Output the lines below as a numbered list, leaving out any blank lines and omitting the pictures.
*** GIVEN RECORDS
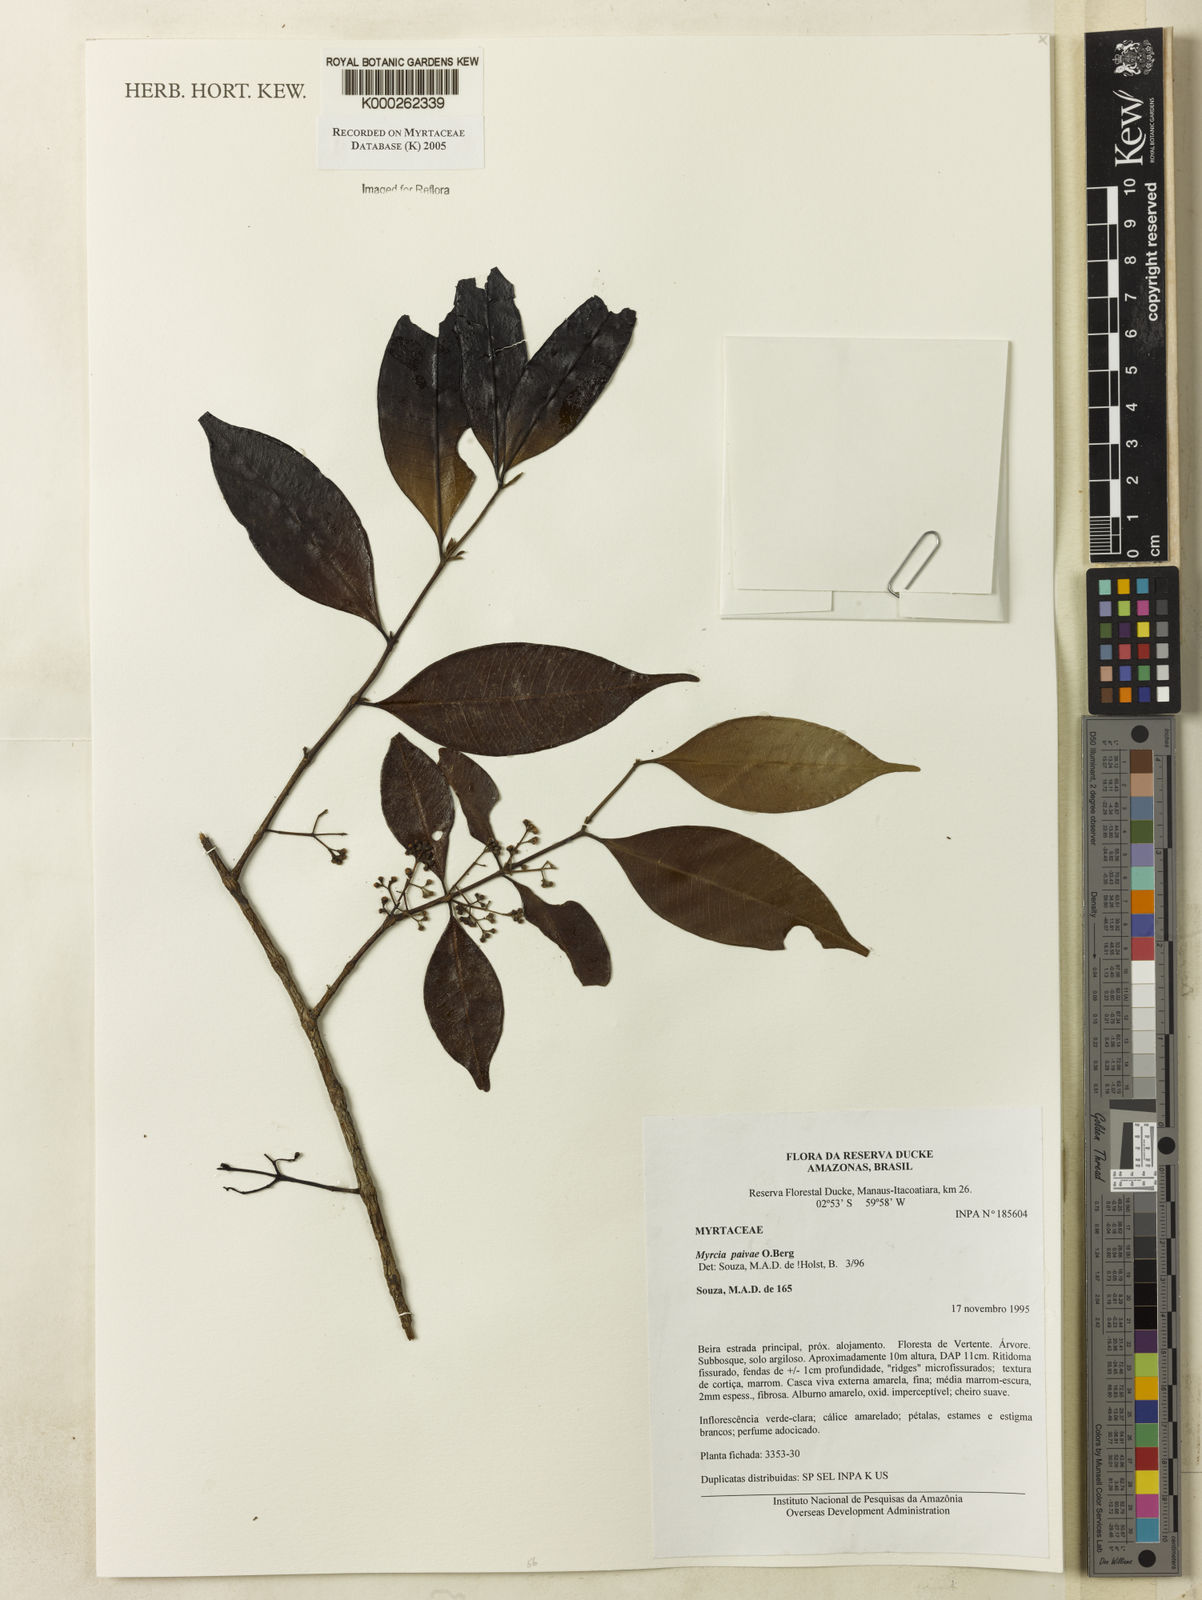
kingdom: Plantae
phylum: Tracheophyta
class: Magnoliopsida
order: Myrtales
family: Myrtaceae
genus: Myrcia
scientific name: Myrcia paivae
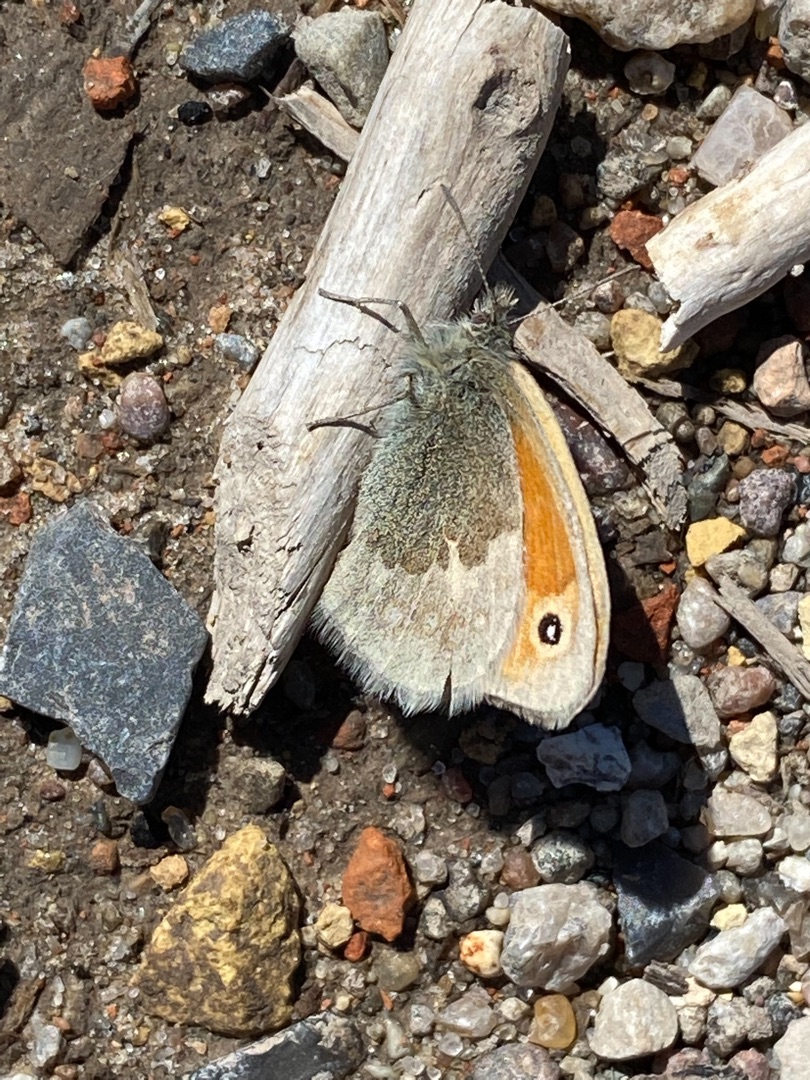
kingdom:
******
(ANSWER TO THE PROBLEM):
1. kingdom: Plantae
2. phylum: Tracheophyta
3. class: Magnoliopsida
4. order: Myrtales
5. family: Myrtaceae
6. genus: Myrcia
7. scientific name: Myrcia paivae
8. kingdom:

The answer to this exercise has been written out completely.